Records from a dataset
· · ·
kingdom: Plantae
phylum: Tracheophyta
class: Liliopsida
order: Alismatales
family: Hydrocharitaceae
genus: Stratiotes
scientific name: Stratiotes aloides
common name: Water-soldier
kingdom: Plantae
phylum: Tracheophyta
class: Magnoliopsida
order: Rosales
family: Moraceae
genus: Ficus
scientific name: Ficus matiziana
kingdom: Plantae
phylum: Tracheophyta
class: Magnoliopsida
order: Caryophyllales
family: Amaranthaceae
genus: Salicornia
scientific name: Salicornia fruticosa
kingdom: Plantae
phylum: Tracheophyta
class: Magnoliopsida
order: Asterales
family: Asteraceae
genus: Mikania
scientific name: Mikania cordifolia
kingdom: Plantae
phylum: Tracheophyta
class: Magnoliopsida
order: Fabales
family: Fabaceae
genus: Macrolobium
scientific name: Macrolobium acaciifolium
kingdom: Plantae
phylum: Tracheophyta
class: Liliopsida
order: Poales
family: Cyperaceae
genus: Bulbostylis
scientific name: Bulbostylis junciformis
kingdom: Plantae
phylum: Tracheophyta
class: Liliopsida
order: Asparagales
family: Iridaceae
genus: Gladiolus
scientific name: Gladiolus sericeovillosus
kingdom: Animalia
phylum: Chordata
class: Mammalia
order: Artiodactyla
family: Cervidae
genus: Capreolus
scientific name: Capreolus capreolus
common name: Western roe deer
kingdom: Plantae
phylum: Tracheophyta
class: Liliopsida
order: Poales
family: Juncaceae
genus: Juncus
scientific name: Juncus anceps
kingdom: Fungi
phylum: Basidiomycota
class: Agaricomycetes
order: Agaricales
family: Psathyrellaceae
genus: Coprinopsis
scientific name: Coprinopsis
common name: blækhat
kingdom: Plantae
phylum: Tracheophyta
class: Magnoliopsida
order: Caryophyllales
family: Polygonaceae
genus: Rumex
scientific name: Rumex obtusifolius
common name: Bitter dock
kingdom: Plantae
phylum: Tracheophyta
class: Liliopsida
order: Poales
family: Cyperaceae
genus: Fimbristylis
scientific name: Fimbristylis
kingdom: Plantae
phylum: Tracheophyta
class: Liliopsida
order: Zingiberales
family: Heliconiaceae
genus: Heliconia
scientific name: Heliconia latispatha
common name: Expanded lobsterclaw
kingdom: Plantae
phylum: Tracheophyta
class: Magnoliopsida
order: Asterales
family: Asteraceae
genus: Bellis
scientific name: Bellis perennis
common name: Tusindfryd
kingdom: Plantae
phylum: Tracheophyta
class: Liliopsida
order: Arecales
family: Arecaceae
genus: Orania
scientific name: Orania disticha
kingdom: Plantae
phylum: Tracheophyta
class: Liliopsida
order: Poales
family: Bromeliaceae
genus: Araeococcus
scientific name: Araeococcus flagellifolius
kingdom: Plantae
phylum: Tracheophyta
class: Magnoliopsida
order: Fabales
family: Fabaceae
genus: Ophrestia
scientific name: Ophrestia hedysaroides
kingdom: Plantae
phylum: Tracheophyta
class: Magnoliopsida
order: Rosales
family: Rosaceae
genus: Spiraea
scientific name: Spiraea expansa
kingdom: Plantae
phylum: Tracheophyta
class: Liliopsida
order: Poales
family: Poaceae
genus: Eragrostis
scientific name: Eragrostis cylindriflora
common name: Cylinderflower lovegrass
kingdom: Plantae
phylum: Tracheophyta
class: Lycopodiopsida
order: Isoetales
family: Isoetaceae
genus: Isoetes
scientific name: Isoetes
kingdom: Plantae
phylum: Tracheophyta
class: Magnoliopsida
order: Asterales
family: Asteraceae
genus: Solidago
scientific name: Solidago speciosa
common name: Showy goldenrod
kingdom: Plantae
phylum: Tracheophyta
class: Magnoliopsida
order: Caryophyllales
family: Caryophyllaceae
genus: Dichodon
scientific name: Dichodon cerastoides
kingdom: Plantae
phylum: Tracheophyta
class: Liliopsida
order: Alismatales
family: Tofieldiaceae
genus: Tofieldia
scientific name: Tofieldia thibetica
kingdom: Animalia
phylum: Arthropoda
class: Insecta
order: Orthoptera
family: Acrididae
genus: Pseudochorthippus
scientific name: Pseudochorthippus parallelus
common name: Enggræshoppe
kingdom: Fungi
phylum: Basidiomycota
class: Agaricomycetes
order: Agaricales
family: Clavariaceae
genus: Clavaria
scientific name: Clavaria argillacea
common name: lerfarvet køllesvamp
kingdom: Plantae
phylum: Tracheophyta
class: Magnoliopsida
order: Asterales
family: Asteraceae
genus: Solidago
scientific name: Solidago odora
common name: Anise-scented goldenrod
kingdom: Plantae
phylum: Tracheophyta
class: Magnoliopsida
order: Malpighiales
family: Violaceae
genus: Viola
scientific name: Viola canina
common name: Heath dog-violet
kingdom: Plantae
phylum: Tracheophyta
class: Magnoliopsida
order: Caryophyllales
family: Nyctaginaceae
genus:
· · ·
> _What is required_: Please render the records from the start through the line containing "scientific name: Mikania cordifolia", inclusive, as a two-column CSV with the columns field and value. Use one row per line, put each in its own quoted field, and turn any line breaks into spaces.

> _Answer to this task_:
field,value
"kingdom:","Plantae"
"phylum:","Tracheophyta"
"class:","Liliopsida"
"order:","Alismatales"
"family:","Hydrocharitaceae"
"genus:","Stratiotes"
"scientific name:","Stratiotes aloides"
"common name:","Water-soldier"
"kingdom:","Plantae"
"phylum:","Tracheophyta"
"class:","Magnoliopsida"
"order:","Rosales"
"family:","Moraceae"
"genus:","Ficus"
"scientific name:","Ficus matiziana"
"kingdom:","Plantae"
"phylum:","Tracheophyta"
"class:","Magnoliopsida"
"order:","Caryophyllales"
"family:","Amaranthaceae"
"genus:","Salicornia"
"scientific name:","Salicornia fruticosa"
"kingdom:","Plantae"
"phylum:","Tracheophyta"
"class:","Magnoliopsida"
"order:","Asterales"
"family:","Asteraceae"
"genus:","Mikania"
"scientific name:","Mikania cordifolia"